Goldman Sachs flags these stocks as beneficiaries of gas price surge
Investing.com -- Goldman Sachs said renewed volatility in global gas markets following supply disruptions in Qatar is tightening balances and creating upside for European energy companies with exposure to spot pricing and LNG trading.
There was damage to facilities at Ras Laffan, which account for about 17% of Qatar’s LNG export capacity, pushing European gas prices above €60/MWh and prompting Goldman to raise its commodity forecasts.
The bank now expects Brent crude at $92.7 per barrel in 2026 and $80.2 in 2027, while raising its European gas price assumptions well above consensus, citing prolonged supply constraints after disruptions linked to the Strait of Hormuz.
Among large-cap oil companies, Goldman highlighted BP as a key beneficiary, pointing to its strong LNG trading business and higher exposure to spot markets. Unlike some peers, BP has no direct exposure to Qatar-linked assets, allowing it to benefit from price volatility without operational risk tied to the region.

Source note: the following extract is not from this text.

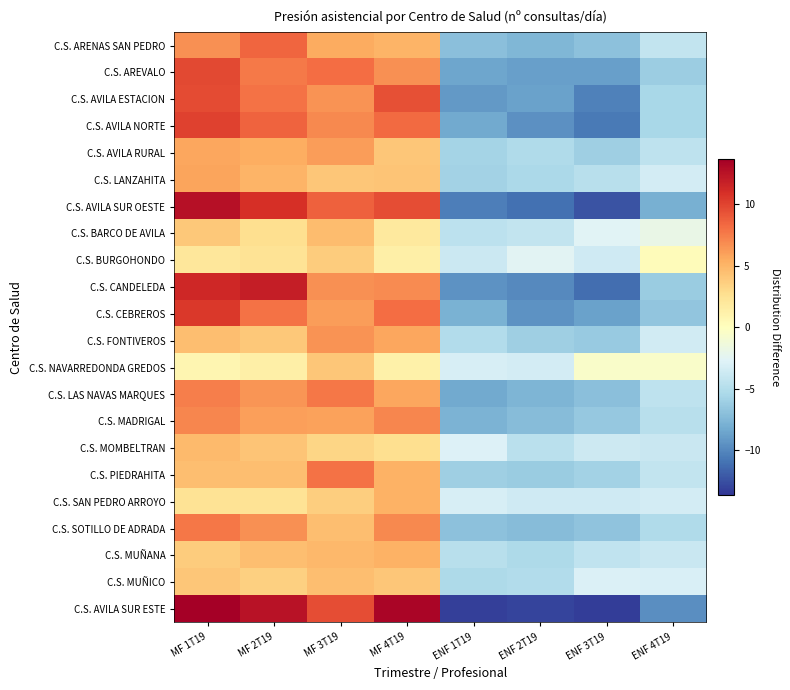

At MF 2T19, list the series in order from smallest to largest.

C.S. NAVARREDONDA GREDOS, C.S. BURGOHONDO, C.S. SAN PEDRO ARROYO, C.S. BARCO DE AVILA, C.S. MUÑICO, C.S. FONTIVEROS, C.S. MOMBELTRAN, C.S. MUÑANA, C.S. PIEDRAHITA, C.S. LANZAHITA, C.S. AVILA RURAL, C.S. MADRIGAL, C.S. LAS NAVAS MARQUES, C.S. SOTILLO DE ADRADA, C.S. AREVALO, C.S. AVILA ESTACION, C.S. CEBREROS, C.S. ARENAS SAN PEDRO, C.S. AVILA NORTE, C.S. AVILA SUR OESTE, C.S. CANDELEDA, C.S. AVILA SUR ESTE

The bank said periods of heightened volatility have historically driven strong earnings from LNG trading. During the 2022 energy crisis, integrated gas earnings surged across major oil companies, and Goldman sees scope for a similar, though more moderate, upside if elevated prices persist.
In the upstream segment, Goldman identified Vår Energi as the most leveraged to higher European gas prices, given its high share of unhedged production exposed to spot markets.
It added that other producers, including Equinor ASA and Harbour Energy plc, would also benefit from tighter gas supply, though to a lesser extent.
The bank said around 19% of global LNG supply is currently offline, tightening the market and driving price increases across Europe and Asia, with Asian LNG benchmarks rising faster to attract cargoes away from the Atlantic basin.